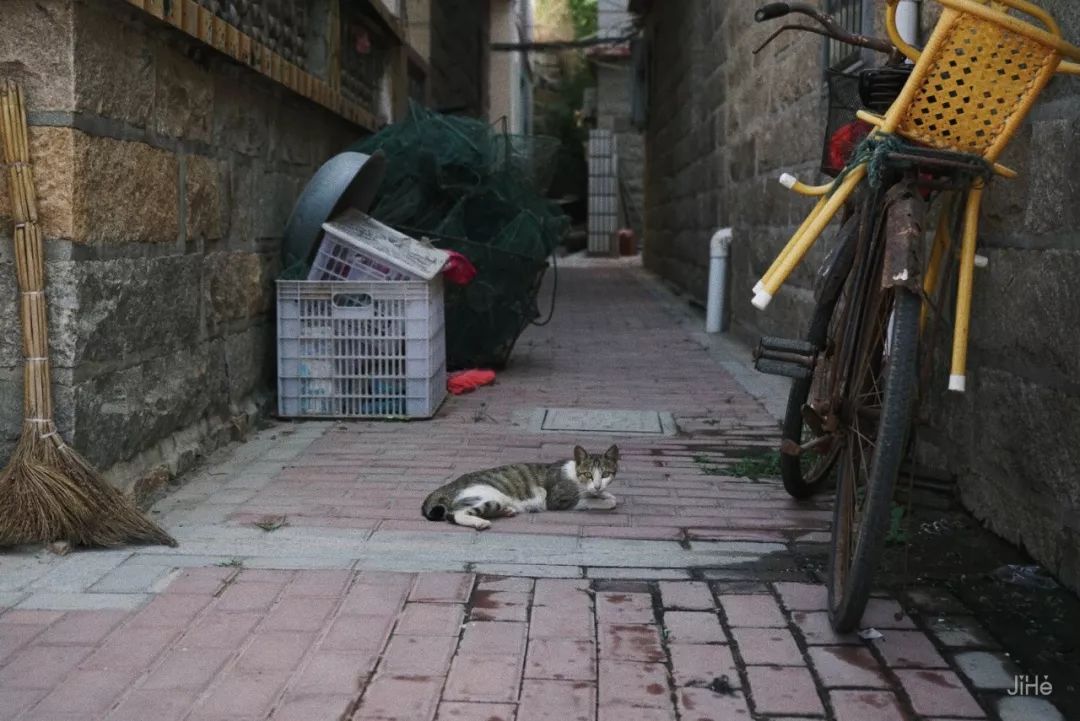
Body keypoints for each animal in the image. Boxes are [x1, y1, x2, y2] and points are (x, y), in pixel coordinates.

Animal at [423, 444, 626, 528]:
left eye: (605, 474)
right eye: (588, 474)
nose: (598, 486)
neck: (575, 474)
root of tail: (452, 484)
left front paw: (605, 494)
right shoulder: (557, 500)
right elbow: (586, 499)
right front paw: (603, 500)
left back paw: (505, 511)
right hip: (489, 496)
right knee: (454, 514)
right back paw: (479, 522)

* _WHAT YOU NEED TO DO_: Return every line from the entries above that contains the word "right".

* _WRITTEN SOLUTION_:
right eye: (588, 474)
right shoulder: (557, 500)
right elbow: (586, 499)
right front paw: (603, 500)
right hip: (489, 496)
right knee: (454, 514)
right back paw: (479, 522)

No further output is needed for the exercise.